292.Which Breakfast Is The Healthiest And Most Popular? — Using Sas Data Analytics
Which Breakfast Is The Healthiest And Most Popular? — Using Sas Data Analytics
/*CREATING A DATASET OF REALWORLD BREAKFAST ITEMS SAS*/
1) Create dataset
options nocenter;
data work.realbreakfast;
length ItemID $6 ItemName $40 Cuisine $20 Type $8;
input ItemID $ ItemName : $40. Cuisine : $20. Type : $8. Calories PriceINR
PrepTimeMin;
datalines;
B001 Idli SouthIndian Veg 120 30 12
B002 Dosa SouthIndian Veg 220 45 15
B003 Poha Maharashtrian Veg 260 35 10
B004 Paratha NorthIndian Veg 350 50 20
B005 EggBhurji Indian NonVeg 200 40 12
B006 BreadJam Continental Veg 180 25 5
B007 Upma SouthIndian Veg 240 30 10
B008 AlooParatha NorthIndian Veg 420 55 22
B009 PuriSabji NorthIndian Veg 380 60 18
B010 Omelette Continental NonVeg 220 35 8
B011 MasalaDosa SouthIndian Veg 260 55 18
B012 OatsPorridge Continental Veg 150 40 7
;
run;
proc print;run;
Output:
| Obs | ItemID | ItemName | Cuisine | Type | Calories | PriceINR | PrepTimeMin |
|---|---|---|---|---|---|---|---|
| 1 | B001 | Idli | SouthIndian | Veg | 120 | 30 | 12 |
| 2 | B002 | Dosa | SouthIndian | Veg | 220 | 45 | 15 |
| 3 | B003 | Poha | Maharashtrian | Veg | 260 | 35 | 10 |
| 4 | B004 | Paratha | NorthIndian | Veg | 350 | 50 | 20 |
| 5 | B005 | EggBhurji | Indian | NonVeg | 200 | 40 | 12 |
| 6 | B006 | BreadJam | Continental | Veg | 180 | 25 | 5 |
| 7 | B007 | Upma | SouthIndian | Veg | 240 | 30 | 10 |
| 8 | B008 | AlooParatha | NorthIndian | Veg | 420 | 55 | 22 |
| 9 | B009 | PuriSabji | NorthIndian | Veg | 380 | 60 | 18 |
| 10 | B010 | Omelette | Continental | NonVeg | 220 | 35 | 8 |
| 11 | B011 | MasalaDosa | SouthIndian | Veg | 260 | 55 | 18 |
| 12 | B012 | OatsPorridge | Continental | Veg | 150 | 40 | 7 |
2) Add formatted price and calorie category
purpose: Create human-friendly categories for calories.
proc format;
value calcat
low - 199 = 'Low'
200 - 299 = 'Moderate'
300 - high = 'High';
run;
Log:
purpose: create formatted price column for display
purpose: attach calorie category
Here we already know that Put Function
Purpose: Converts numeric values to character values.

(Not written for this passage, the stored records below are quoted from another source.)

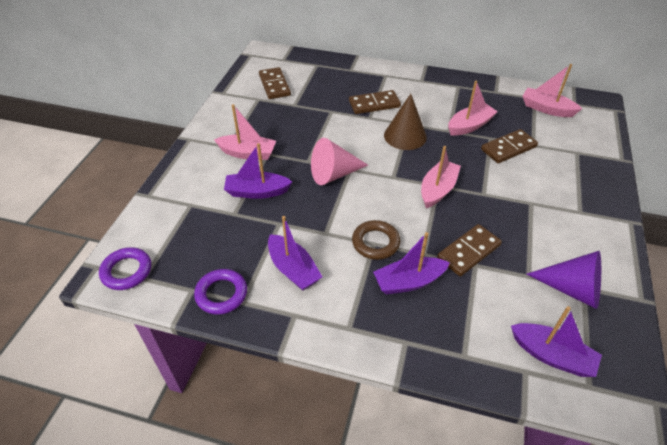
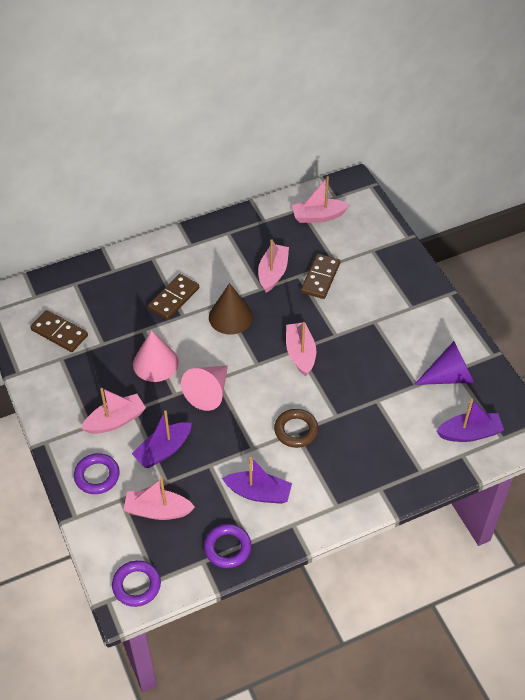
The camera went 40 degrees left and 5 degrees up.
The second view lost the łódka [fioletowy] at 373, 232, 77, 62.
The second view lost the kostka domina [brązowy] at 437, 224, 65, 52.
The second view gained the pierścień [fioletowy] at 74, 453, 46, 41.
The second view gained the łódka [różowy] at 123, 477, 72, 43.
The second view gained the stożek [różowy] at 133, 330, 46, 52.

data work.realbreakfast_fmt;
set work.realbreakfast;
PriceINR_f = put(PriceINR, dollar8.);
CalorieCat = put(Calories, calcat.);
run;
proc print;run;
Output:
| Obs | ItemID | ItemName | Cuisine | Type | Calories | PriceINR | PrepTimeMin | PriceINR_f | CalorieCat |
|---|---|---|---|---|---|---|---|---|---|
| 1 | B001 | Idli | SouthIndian | Veg | 120 | 30 | 12 | $30 | Low |
| 2 | B002 | Dosa | SouthIndian | Veg | 220 | 45 | 15 | $45 | Moderate |
| 3 | B003 | Poha | Maharashtrian | Veg | 260 | 35 | 10 | $35 | Moderate |
| 4 | B004 | Paratha | NorthIndian | Veg | 350 | 50 | 20 | $50 | High |
| 5 | B005 | EggBhurji | Indian | NonVeg | 200 | 40 | 12 | $40 | Moderate |
| 6 | B006 | BreadJam | Continental | Veg | 180 | 25 | 5 | $25 | Low |
| 7 | B007 | Upma | SouthIndian | Veg | 240 | 30 | 10 | $30 | Moderate |
| 8 | B008 | AlooParatha | NorthIndian | Veg | 420 | 55 | 22 | $55 | High |
| 9 | B009 | PuriSabji | NorthIndian | Veg | 380 | 60 | 18 | $60 | High |
| 10 | B010 | Omelette | Continental | NonVeg | 220 | 35 | 8 | $35 | Moderate |
| 11 | B011 | MasalaDosa | SouthIndian | Veg | 260 | 55 | 18 | $55 | Moderate |
| 12 | B012 | OatsPorridge | Continental | Veg | 150 | 40 | 7 | $40 | Low |
3) PROC PRINT: show dataset
purpose: Display the dataset in readable tabular form.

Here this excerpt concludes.